Variation in δ¹³C and δ¹⁵N within and among plant species in the alpine tundra

Ratios of carbon (C) and nitrogen (N) stable isotopes in plants are important indicators of intrinsic water use efficiency and N acquisition strategies. Here, we examined patterns of inter- and intraspecific variations and phylogenetic signal in foliar δ¹³C and δ¹⁵N for 59 alpine tundra plant species, stratifying our sampling across five habitat types. Overall, we found that variation in both δ¹³C and δ¹⁵N mirrored well-known patterns of water and nitrogen limitation among habitat types and that there was significant intraspecific trait variation in both δ¹³C and δ¹⁵N for some species.
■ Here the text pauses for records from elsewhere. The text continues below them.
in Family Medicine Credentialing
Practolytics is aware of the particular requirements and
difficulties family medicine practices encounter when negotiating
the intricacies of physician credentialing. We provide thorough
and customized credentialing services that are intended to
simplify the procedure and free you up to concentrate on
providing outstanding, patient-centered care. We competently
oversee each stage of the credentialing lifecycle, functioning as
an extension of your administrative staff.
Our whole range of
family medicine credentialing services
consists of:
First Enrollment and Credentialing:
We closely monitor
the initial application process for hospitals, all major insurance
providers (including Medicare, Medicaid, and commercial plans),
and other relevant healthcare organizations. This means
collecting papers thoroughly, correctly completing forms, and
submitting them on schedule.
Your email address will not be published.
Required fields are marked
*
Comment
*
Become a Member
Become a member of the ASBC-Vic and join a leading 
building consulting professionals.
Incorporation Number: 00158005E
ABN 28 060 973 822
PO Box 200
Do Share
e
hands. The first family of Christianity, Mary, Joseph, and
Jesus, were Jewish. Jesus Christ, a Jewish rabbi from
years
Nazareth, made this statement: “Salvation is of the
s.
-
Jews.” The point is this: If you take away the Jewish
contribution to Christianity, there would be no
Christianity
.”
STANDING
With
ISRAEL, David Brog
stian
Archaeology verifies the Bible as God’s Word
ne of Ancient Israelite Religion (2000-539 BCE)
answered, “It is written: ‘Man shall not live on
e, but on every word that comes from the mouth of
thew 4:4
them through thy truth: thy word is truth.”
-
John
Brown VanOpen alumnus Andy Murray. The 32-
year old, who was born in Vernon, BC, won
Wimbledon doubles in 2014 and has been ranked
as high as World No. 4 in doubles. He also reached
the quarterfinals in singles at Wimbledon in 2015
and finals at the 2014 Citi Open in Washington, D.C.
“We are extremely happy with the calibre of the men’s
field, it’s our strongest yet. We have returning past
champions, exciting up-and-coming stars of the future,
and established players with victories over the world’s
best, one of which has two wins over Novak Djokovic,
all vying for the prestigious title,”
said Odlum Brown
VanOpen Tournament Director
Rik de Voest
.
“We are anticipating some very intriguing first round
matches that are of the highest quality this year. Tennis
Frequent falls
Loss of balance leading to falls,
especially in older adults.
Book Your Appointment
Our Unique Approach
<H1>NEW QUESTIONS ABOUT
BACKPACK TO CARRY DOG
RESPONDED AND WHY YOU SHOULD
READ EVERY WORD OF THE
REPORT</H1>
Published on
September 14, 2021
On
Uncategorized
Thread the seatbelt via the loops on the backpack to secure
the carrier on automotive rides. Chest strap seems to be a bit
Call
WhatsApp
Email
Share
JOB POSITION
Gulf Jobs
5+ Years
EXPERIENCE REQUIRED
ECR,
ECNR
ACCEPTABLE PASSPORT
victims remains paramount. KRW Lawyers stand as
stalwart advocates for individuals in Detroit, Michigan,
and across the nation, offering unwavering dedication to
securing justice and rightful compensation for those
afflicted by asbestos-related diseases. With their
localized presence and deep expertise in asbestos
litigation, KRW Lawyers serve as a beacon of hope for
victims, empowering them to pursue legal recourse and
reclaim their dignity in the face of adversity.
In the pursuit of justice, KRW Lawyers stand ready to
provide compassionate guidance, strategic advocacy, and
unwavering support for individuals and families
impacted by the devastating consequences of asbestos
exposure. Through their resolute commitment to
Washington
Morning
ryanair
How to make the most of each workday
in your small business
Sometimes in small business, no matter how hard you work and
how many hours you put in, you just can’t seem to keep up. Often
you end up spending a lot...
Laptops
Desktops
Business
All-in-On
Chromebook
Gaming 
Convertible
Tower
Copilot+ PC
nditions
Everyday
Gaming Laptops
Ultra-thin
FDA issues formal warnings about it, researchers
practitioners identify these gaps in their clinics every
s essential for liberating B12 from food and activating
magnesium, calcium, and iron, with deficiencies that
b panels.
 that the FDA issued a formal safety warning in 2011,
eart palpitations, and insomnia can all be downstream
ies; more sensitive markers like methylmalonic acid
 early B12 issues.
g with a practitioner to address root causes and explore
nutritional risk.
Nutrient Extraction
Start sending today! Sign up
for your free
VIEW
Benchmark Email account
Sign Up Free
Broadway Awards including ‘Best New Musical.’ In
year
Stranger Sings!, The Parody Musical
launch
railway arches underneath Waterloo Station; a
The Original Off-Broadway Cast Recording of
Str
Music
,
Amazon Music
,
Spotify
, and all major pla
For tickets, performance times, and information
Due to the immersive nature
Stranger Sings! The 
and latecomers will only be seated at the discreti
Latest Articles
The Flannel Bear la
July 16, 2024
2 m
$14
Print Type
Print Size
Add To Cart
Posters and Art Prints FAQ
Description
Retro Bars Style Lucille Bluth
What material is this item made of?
Lastly, we only found a strong signal of phylogenetic conservatism in δ¹³C in two habitat types and no phylogenetic signal in δ¹⁵N. Our results suggest that although local environmental conditions do play a role in determining variation in δ¹³C and δ¹⁵N among habitat types, there is considerable variation within and among species that is only weakly explained by shared ancestry. Taken together, our results suggest that considering local environmental variation, intraspecific trait variation, and shared ancestry can help with interpreting isotope patterns in nature and with predicting which species may be able to respond to rapidly changing environmental conditions.